The dam is really interesting to see – it’s very narrow and there is only one lane of traffic that can cross it. There are traffic lights on either side to control the vehicular traffic, although I’m lead to believe these did not always exist, and one can imagine the conflicts that might have occurred when one driver wanted to reach the other side, meeting a vehicle coming from the opposite direction.
Anyhow, we stopped on the one side where there was some limited parking available for those that wanted to see the views of Lake Marathon and the dam itself. I’m glad that I had my Nikon D7000 camera with me to take photos. While looking at the lake, I noticed that there were quite a number of fish near the surface of the water close by to the dam. I wondered what kind of fish they could be and if I did have fishing gear with me, if it would have been legal or even worthwhile to cast a line to them.
But I could not do that, so the next best thing was to take photos of them, if possible. To give some perspective, the water level is a good distance down from where I was standing – so these are not some small fish. Of course, they are not massive either, but are good sized fish that would probably put up a good fight on a rod and reel. Estimating distances as well as lengths is not one of my strong points, but I’d say that some of these fish looked to be at least 16″ long or more. For better reference, the image above was taken with the Nikon and a lens at a zoom of 105mm – the original photograph was 3527 X 1960 pixels and I cropped quite a bit out of the image before shrinking it to 1000 X 437.

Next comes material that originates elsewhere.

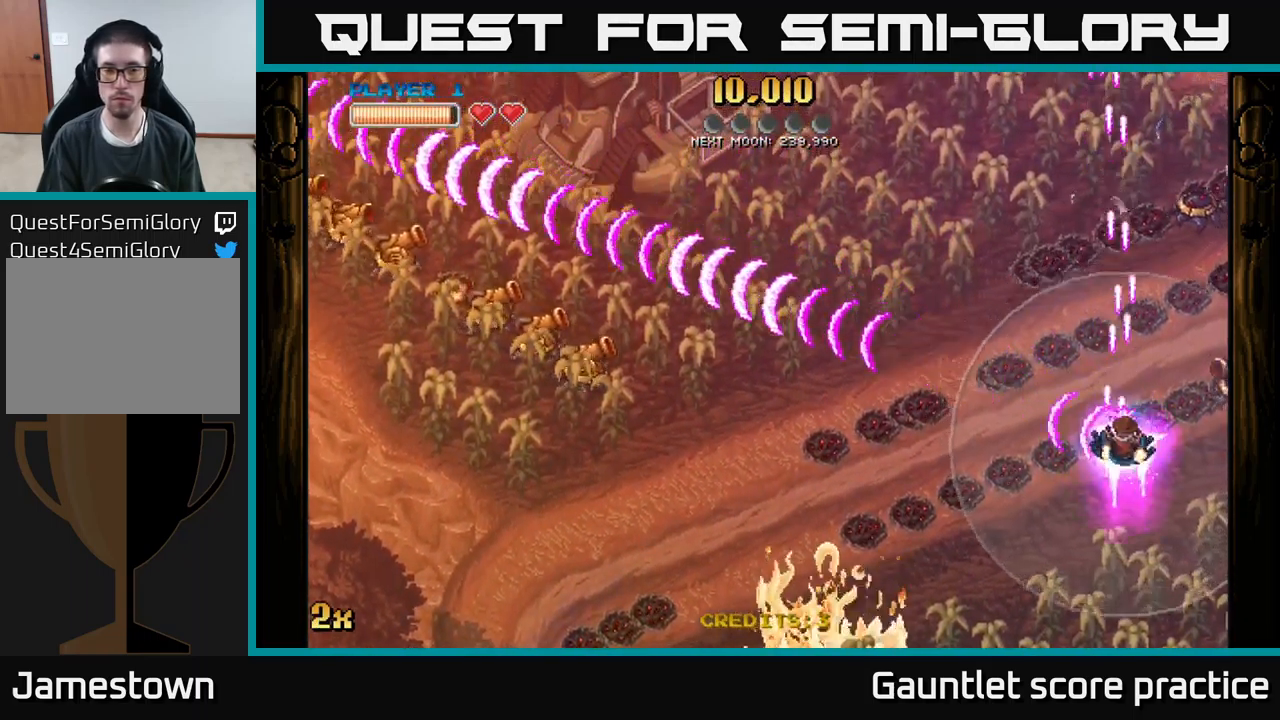
{"buttons": ["A", "X"], "left_stick": "up-right", "events": [[234, "left_stick", "down-right"], [467, "X", "down"], [467, "left_stick", "up-right"]]}
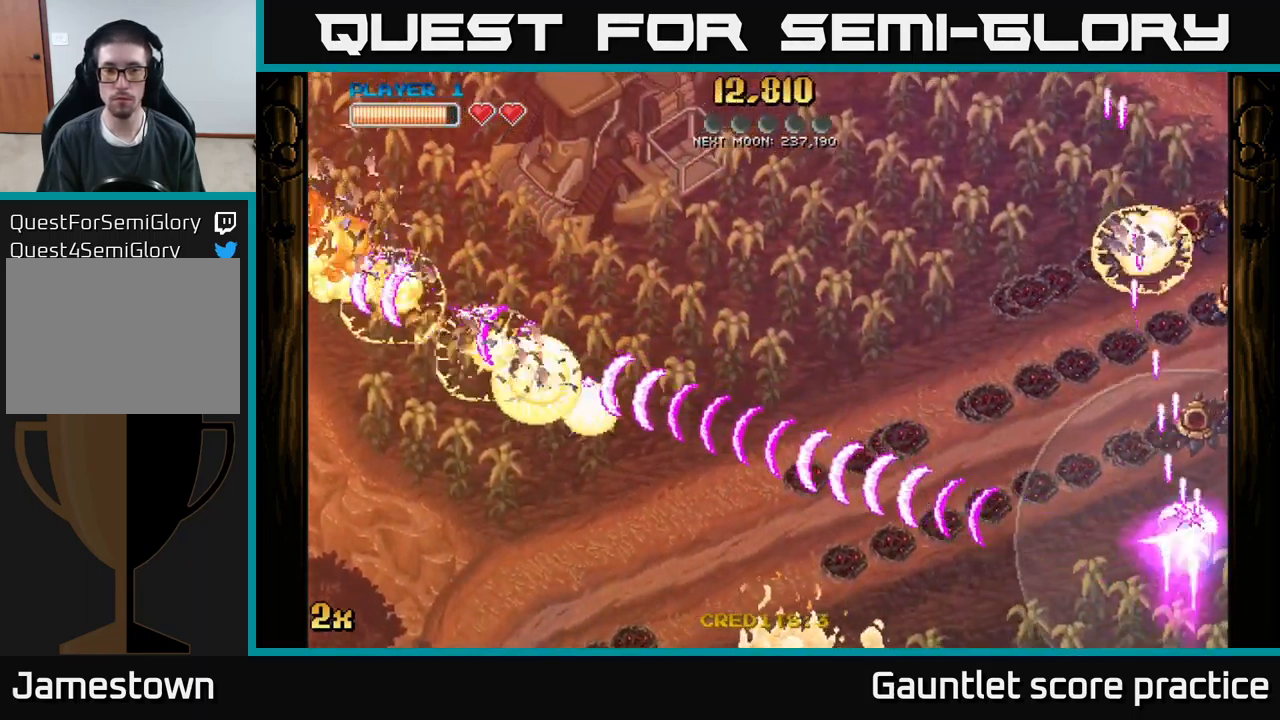
{"buttons": ["A"], "left_stick": "up", "events": [[134, "X", "up"], [484, "left_stick", "up"]]}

Curious when we got home, I did some googling about freshwater fish in Greece. I could not find any references to fish that make Lake Marathon home, but I did come across blog post by Dr. Zogaris who writes about “conservation science, natural history and nature travel.”
In this post, Dr. Zogaris writes about a trip to a “secret lake” near Athens that was created as a water reservoir. There, Dr. Zogaris took photos of both Greek Rudd and Greek Barbel fish. In comparing my photos to those on Athens Nature Journal blog, I am still not sure what I was seeing in Lake Marathon. My photos are very similar to the fish in the photo of the Greek Rudd in the water. But I suppose they could also be Greek Barbel. Whatever my photos are of, the fish are quite large so hopefully someone who is familiar with fish in Greece might be able to help out to identify the fish I was observing in Lake Marathon.